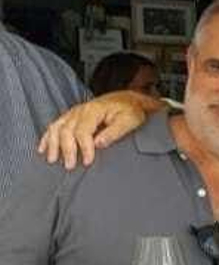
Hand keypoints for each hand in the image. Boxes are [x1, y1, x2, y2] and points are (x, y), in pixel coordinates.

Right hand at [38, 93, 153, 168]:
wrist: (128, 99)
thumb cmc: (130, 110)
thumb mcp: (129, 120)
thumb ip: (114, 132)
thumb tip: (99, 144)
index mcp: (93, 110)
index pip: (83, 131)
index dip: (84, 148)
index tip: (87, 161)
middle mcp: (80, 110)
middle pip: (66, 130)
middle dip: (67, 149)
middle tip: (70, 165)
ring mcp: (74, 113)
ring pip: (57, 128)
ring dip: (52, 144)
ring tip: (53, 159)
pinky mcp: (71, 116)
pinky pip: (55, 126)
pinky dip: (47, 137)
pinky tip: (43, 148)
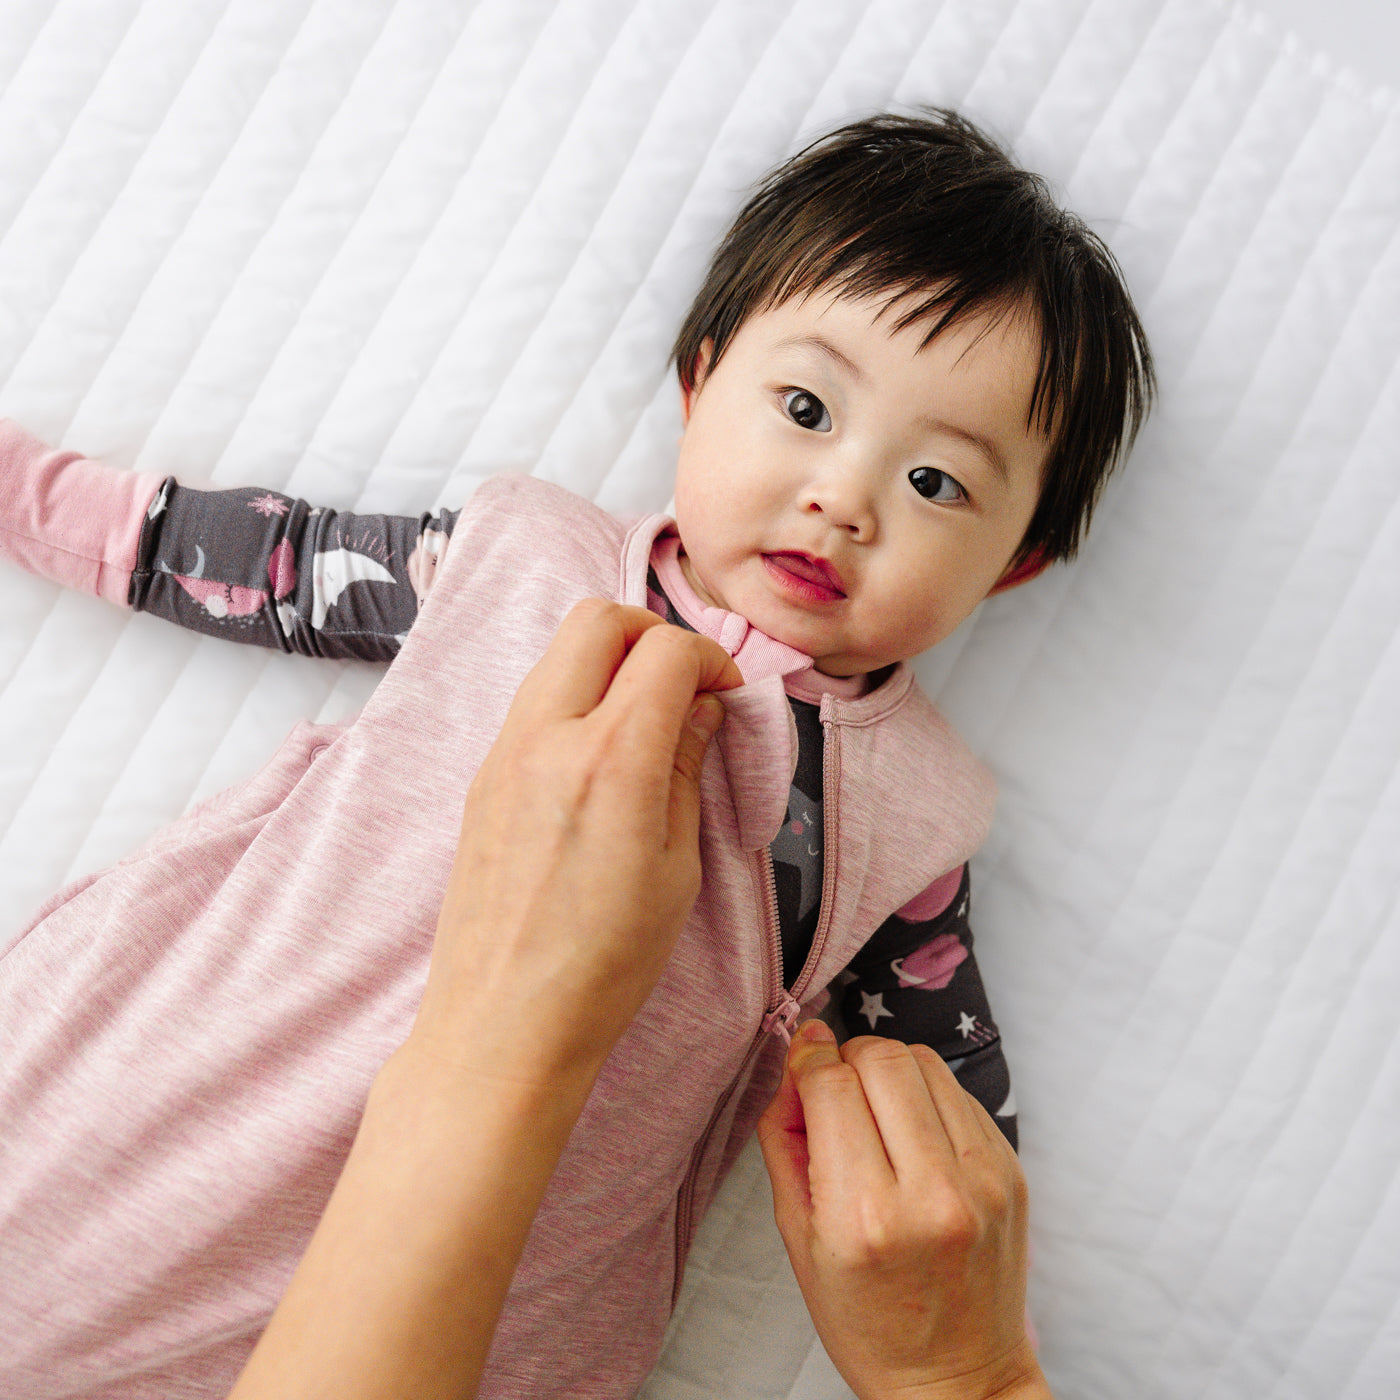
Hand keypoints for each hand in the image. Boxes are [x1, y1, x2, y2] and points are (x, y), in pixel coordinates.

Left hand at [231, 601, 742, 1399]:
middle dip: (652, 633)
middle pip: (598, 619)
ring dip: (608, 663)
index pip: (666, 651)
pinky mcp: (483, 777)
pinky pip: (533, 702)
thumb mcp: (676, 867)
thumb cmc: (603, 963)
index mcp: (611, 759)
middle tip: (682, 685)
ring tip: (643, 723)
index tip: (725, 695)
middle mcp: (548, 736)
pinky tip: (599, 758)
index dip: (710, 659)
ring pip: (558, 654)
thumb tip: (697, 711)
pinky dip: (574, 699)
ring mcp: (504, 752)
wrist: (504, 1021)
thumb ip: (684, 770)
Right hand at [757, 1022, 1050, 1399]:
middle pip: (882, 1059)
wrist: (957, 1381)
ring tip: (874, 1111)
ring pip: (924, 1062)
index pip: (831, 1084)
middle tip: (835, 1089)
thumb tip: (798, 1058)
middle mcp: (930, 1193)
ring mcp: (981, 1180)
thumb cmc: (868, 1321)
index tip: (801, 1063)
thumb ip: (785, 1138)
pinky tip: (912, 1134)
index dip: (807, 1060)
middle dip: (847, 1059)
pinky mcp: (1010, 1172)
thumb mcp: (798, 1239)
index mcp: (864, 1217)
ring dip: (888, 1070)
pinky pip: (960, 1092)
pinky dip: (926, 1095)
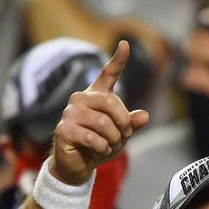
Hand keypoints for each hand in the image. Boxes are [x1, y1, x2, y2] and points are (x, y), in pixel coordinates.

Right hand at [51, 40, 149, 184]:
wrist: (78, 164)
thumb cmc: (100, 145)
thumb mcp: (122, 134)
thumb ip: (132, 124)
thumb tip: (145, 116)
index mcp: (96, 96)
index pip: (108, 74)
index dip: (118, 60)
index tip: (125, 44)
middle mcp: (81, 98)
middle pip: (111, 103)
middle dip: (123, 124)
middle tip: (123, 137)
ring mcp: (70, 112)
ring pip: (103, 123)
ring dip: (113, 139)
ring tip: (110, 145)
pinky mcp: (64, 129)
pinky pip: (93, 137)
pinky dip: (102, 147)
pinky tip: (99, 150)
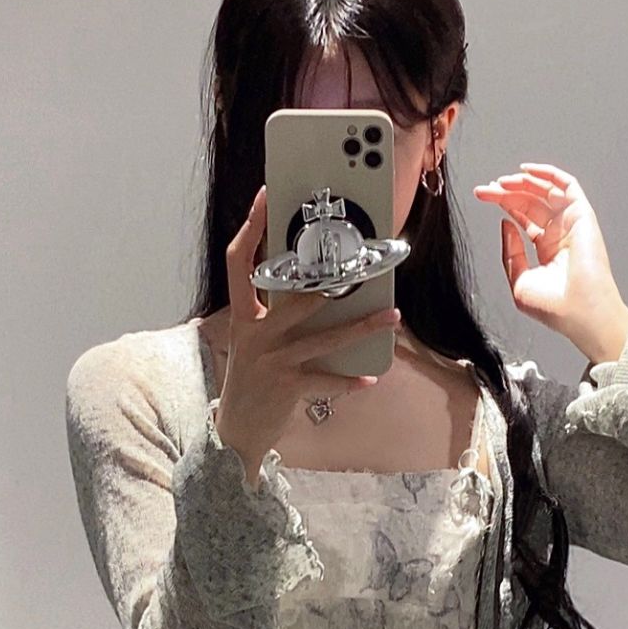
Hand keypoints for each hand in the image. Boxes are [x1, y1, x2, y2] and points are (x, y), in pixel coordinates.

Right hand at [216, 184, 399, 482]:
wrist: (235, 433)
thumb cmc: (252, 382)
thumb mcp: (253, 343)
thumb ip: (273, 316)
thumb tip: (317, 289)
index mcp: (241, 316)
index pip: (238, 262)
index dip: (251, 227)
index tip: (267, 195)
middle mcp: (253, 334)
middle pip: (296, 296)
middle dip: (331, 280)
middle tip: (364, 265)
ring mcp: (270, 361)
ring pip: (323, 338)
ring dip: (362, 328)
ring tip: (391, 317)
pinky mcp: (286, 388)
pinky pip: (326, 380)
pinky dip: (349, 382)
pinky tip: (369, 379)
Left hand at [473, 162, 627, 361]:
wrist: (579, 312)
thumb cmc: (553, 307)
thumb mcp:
==
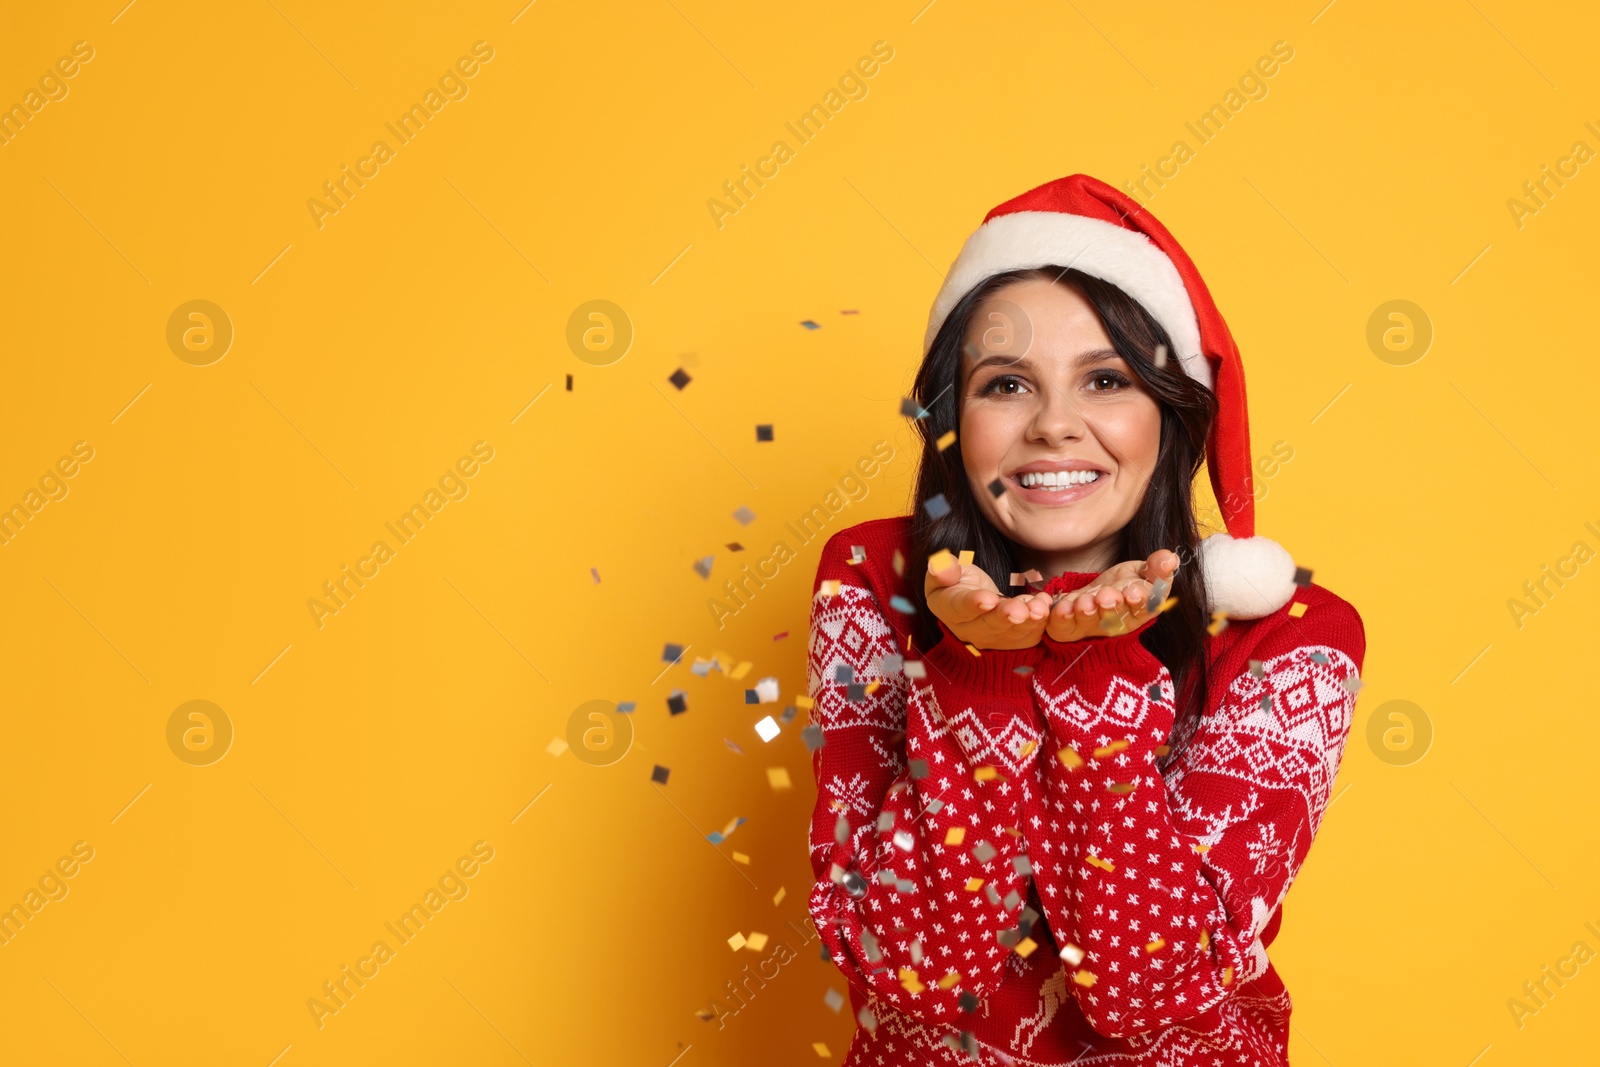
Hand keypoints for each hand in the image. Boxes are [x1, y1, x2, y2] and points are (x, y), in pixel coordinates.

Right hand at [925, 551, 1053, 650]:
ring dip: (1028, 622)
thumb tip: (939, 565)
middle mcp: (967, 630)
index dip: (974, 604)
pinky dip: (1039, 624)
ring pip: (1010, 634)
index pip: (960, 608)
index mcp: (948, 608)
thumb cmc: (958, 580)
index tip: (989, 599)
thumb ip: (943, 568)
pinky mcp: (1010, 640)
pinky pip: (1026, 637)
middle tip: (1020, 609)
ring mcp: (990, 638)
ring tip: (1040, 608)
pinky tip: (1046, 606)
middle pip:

--- Task item ---
Copy only what lies between the line with "pinky dip: (102, 147)" and the line with "middle pip: (296, 296)", those two lines included, exactly as given above; pictures stay out.

--- Exercise answer ---
pinky dip: (102, 147)
pinky tip: (99, 150)
Hand keypoints for each hand in the image. Boxes are [x1, y1, x2, y2] and points are (x, y), in pixel coordinates.

Right hand at [216, 184, 399, 482]:
wrist: (235, 433)
thumb cmc: (252, 382)
thumb mcp: (253, 343)
thumb ip: (273, 316)
thumb tip: (317, 289)
index mcp: (241, 316)
index pip: (238, 262)
index dip: (251, 227)
index tip: (267, 195)
middle mcp: (253, 334)
middle pip: (296, 296)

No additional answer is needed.